I’m almost like Jacob, alone with this Man who’s now wrestling with me. That’s what it is. It’s a wrestling moment in that bedroom and I’m not budging. It was a wrestling match and it went for days. It went for days, so much so, I don’t know, by the fourth or fifth day, apparently, they tell me, it got loud. So much so that my mom is saying to my dad, “Well, are you going to go and check on him?” He says, “No. Leave him alone. It’s his time.” My dad knew. My dad deals with this, he’s a minister. He deals with all sorts of people who come forward, interventions, prayers and deliverance. So he knows. It’s like, no, no, the hip is gradually coming out of socket. You know, it’s coming out of socket. 

 

I’ve had family worship, I’ve had Sunday school, I’ve had let’s all have the children come forward and let’s pray for them before they’re dismissed.
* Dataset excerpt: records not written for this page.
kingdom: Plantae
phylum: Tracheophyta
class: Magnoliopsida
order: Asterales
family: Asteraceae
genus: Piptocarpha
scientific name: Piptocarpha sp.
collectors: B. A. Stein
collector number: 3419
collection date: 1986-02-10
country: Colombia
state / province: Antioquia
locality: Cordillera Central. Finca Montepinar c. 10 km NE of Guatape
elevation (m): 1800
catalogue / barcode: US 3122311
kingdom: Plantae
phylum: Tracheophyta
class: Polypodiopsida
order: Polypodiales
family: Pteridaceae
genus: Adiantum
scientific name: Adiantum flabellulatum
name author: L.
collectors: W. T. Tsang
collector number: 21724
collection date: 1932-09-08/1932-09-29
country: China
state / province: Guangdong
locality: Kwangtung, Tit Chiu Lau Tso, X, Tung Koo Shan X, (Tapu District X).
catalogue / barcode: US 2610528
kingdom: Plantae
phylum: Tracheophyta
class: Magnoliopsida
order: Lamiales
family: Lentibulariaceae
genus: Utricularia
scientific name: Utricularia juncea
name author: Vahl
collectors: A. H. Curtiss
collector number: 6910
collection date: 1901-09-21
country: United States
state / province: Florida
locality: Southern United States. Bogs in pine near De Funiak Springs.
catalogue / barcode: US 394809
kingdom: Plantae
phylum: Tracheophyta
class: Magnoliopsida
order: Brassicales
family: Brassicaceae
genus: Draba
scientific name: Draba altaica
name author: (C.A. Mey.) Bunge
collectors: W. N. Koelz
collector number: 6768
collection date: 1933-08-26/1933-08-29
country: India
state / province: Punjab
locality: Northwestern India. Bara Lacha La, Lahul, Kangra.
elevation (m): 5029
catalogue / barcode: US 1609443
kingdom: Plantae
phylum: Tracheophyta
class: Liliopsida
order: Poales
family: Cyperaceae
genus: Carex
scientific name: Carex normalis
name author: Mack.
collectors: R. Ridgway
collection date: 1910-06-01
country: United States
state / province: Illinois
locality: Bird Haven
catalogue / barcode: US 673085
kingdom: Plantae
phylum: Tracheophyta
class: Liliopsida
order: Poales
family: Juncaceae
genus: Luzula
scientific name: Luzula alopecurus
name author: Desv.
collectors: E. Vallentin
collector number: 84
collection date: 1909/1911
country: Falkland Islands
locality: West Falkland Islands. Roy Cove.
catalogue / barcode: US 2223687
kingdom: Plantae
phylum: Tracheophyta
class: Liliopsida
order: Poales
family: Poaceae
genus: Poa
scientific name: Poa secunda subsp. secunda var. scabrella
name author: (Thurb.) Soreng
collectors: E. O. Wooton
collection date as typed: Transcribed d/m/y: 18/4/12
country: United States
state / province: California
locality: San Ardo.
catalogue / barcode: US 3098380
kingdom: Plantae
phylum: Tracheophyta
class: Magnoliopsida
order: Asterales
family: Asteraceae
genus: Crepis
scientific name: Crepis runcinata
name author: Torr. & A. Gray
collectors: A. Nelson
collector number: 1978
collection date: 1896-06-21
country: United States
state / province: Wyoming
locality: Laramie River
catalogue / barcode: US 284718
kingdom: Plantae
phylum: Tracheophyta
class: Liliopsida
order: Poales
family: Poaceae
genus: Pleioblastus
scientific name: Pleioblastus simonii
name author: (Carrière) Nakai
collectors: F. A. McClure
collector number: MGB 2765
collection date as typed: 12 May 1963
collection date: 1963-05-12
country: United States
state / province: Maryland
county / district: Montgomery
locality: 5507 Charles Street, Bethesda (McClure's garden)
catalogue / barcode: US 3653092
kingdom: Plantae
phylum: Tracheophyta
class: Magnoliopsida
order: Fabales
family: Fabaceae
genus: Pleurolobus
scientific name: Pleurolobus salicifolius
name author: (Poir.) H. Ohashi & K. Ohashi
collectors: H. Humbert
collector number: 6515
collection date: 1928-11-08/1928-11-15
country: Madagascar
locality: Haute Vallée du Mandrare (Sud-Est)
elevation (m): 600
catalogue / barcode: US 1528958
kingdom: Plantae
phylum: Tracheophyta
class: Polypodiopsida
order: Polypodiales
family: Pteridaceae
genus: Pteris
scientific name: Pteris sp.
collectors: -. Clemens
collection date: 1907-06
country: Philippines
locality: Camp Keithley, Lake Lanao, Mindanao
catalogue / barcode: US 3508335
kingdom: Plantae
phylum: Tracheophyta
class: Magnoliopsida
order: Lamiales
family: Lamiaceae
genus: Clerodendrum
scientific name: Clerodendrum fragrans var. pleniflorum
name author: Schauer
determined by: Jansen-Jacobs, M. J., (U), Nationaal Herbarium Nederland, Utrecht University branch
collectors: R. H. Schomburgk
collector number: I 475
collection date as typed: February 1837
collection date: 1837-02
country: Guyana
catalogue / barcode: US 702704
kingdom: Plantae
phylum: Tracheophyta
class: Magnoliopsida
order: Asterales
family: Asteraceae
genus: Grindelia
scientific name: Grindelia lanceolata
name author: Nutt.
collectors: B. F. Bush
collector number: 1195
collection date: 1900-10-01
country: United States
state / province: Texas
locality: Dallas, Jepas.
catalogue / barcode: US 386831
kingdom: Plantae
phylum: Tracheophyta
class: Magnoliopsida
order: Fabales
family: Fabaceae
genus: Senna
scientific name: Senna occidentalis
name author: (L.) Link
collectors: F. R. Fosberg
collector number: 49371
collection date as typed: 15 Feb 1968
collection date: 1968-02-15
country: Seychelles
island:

I’ve had, you know, conferences, I’ve had church potlucks I’ve had, you know, I’ve had religion, I’ve had, you know, the environment. I’ve had it all, all the components, if you will. But I hadn’t had an encounter for myself with God. I haven’t had a relationship for myself. And this was that one moment I wasn’t ripping and running. I just said, “God, that’s it, I’m done. I give it all to You. I lay it all right here. This may end up turning out to be nothing, but God, I have nothing else. I have nowhere else to turn. I give You my life. I surrender it all right here.”

 

It was just me, the prodigal son in the far country, squandering his father’s inheritance. And as it says of him, “so he came to his senses,” God met me where I was. God did a miracle in my life, not only by being born again, and experiencing the Lord, but He also did a miracle by calling me to the ministry, to be able to lead. Because it was one, like Jonah, I had run away from. I think that’s one of the ways you can know, it’s the last thing I wanted to be doing and yet, God, God had to bring a series of events about in order to bring me to that place. 

 

My whole life has been about reaching the generations. It’s returning the hearts of the fathers to the children, and the children to the fathers. And I think that’s what’s needed because there’s a divide. We see that in our nation, we see that in our world, but we also see it in church. I think the church is supposed to lead the way, but the only way that the church could lead the way is if the church is first healed. If the church is healed, the church can show the way. But if the church is not healed, the church will never be able to show the way because it’s in the same condition as the culture at large. 

 

I just praise God, that He’s done a mending work in my own heart and He’s brought me to Him so that I can now know God as Father, because Jesus knows Him as Father. And what does Paul say in Ephesians, arise? Arise, and Christ shall give you light. He wants to shine forth. I think one of the ways He shines forth is by helping us see not religion, but God as Father. In doing so, we are able to be a light of hope, a beacon of hope, to a world lost and dying. 

 

The Gospel is powerful. It’s powerful. The same voice that said, “Lazarus, come forth.” and Lazarus had nothing else that he could do but come forth, it’s that same voice that is calling sons and daughters to come forth.



The Gospel is powerful. It's powerful. The same voice that said, “Lazarus, come forth.” and Lazarus had nothing else that he could do but come forth, it’s that same voice that is calling sons and daughters to come forth.